Quality in Dentistry

ADOPTED by FDI General Assembly August, 2017 in Madrid, Spain

Context

Healthcare professions have undertaken significant efforts to improve their quality of care, thereby responding to the public's ever-increasing demand for improved safety, higher quality and more transparency. This applies equally to dentists, who want to improve the outcomes of care in the interest both of their patients and of public health. The aim of this Policy Statement is to highlight the imperative for quality in dentistry.

All stakeholders share a joint responsibility for defining the fundamental principles of quality to achieve the desired outcomes for patients, bearing in mind that dentists have the primary responsibility.

Scope

This Policy Statement defines quality in dentistry and highlights key components to meeting quality standards and the importance of continuous quality improvement cycles to enhance outcomes for patients, the roles that dentists and dental organizations play and strategies for pragmatic applications of quality improvement in dentistry.

Definitions

Quality in dentistry
An iterative process involving dental professionals, patients and other stakeholders to develop and maintain goals and measures to achieve optimal health outcomes.

Continuous quality improvement cycle
Recurrent planning, executing, measuring, interpreting, evaluating and then acting on results.

Outcome
A measured output of a healthcare delivery system.

Principles

  • Improving quality in dentistry is a universal aspiration.
  • Quality safety and transparency are inseparable.
  • Quality is influenced by political, ethical, social and economic context and, as such, imposition of a universal set of standards is not always appropriate.
  • Quality improvement is the collective responsibility of many stakeholder groups, which need to communicate and work transparently and collaboratively.
  • Improving quality should reflect the best available evidence applied in accordance with the expertise of clinicians and the expectations of the patient.
  • A global understanding of quality, along with open processes, would encourage shared learning and building a knowledge base for quality improvement.
  • Quality improvement requires expenditure of resources, e.g. intellectual, educational, research, financial and time.
  • Adoption of a continuous quality improvement cycle shall result in better and more cost-effective health outcomes for patients.
  • Quality management should be an integral component of dental education and training.

Policy

FDI and its members will:

  • Advocate recognition of the importance of quality in dentistry for better health including oral health worldwide.
  • Encourage and enable education, research, policy advancement and resource allocation to promote and improve the quality of dentistry for individuals, communities and populations. 

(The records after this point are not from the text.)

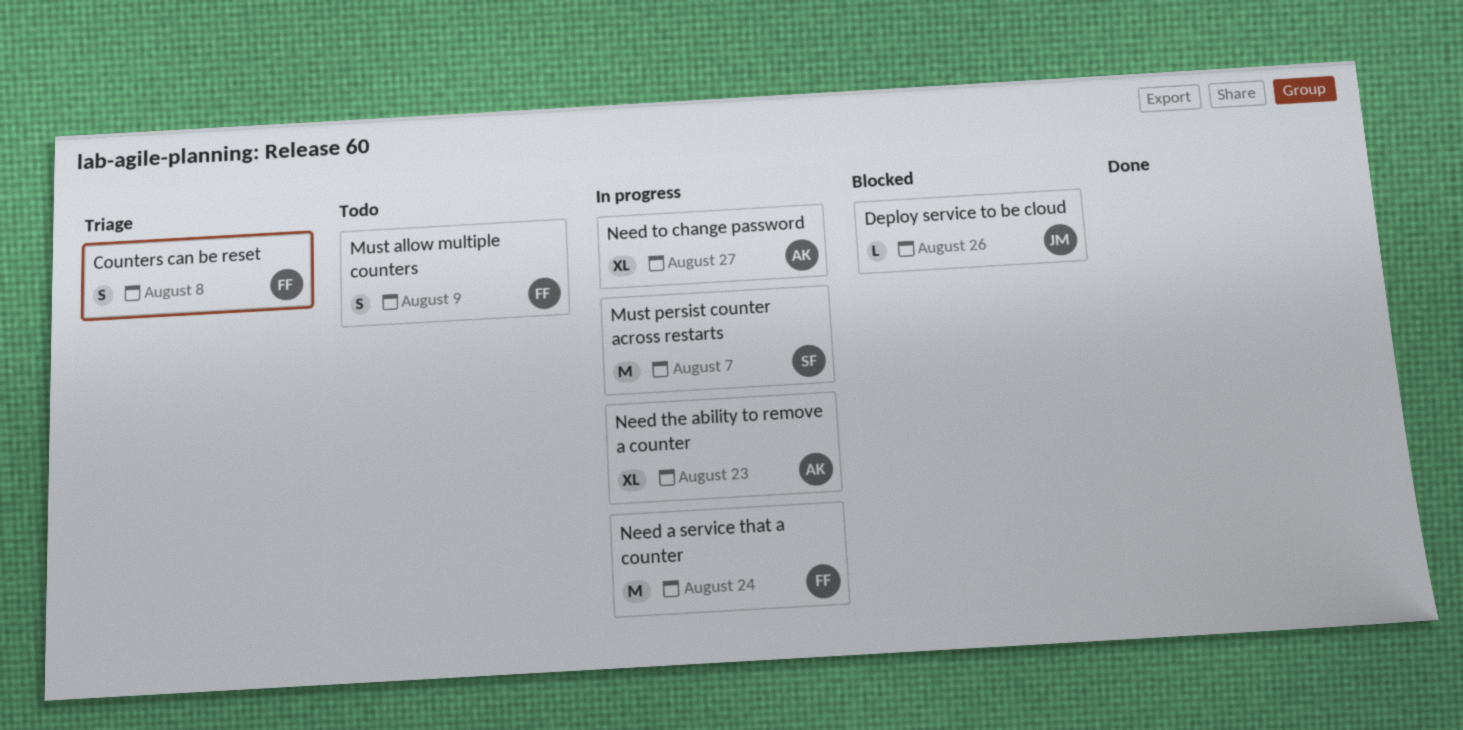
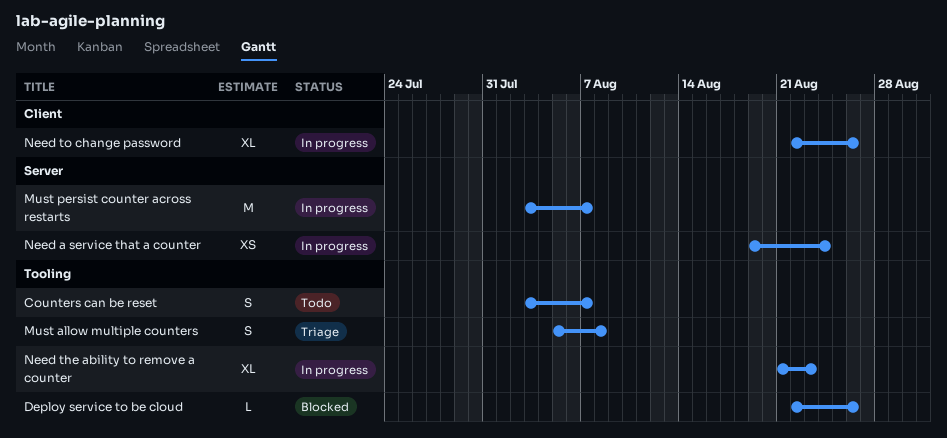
Counters can be reset, status: Triage -> Todo
Counters can be reset, due: Aug 8 -> Aug 7
Must allow multiple counters, status: Todo -> Triage
Must allow multiple counters, due: Aug 9 -> Aug 8
Need a service that a counter, estimate: M -> XS
Need to change password, due: Aug 27 -> Aug 26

  • Network and consult on quality in dentistry with national and international organizations and stakeholders.
  • Promote relations on quality between organizations that regulate the dental profession at the national level with national and international organizations.
  • Promote and conduct quality-related activities at global and national meetings and congresses and through their websites and publications. 

  • Maintain up-to-date policies, guidelines and tools on quality for the practice of dentistry, including leading international activities on the development of a quality improvement toolkit.
  • Promote the inclusion of competencies on quality as part of the full range of dental education and training.
  • Recognize the central importance of the dentist-patient relationship in quality improvement.
  • Advocate implementation of continuous quality improvement cycles in dental practices.
  • Promote research to support the development of better metrics to assess and maintain oral health

Keywords

Quality, Safety, Transparency, Health Outcomes, Quality Improvement, Management, Education

Disclaimer

The information in this Policy Statement was based on the best scientific evidence available at the time. It may be interpreted to reflect prevailing cultural sensitivities and socio-economic constraints.

Further reading

  • FDI World Dental Federation. Quality in Dentistry Working Group, Quality in Dentistry document, 2015.
  • Plan Do Study Act PDSA Deming, W.E. 1993.The New Economics. MIT Press. Cambridge, MA. page 135
  • FDI World Dental Federation. Policy Statement on Evidence–Based Dentistry (EBD), 2016.
  • Self-assessment tool for quality in dental practice (April 2016 FDI-ERO). (http://erodental.org/publication/resolution, accessed on __ _____ 2017).
  • Institute of Medicine. Crossing the quality chasm. A new health system for the 20th century. Washington, D C: National Academy of Sciences, 2003.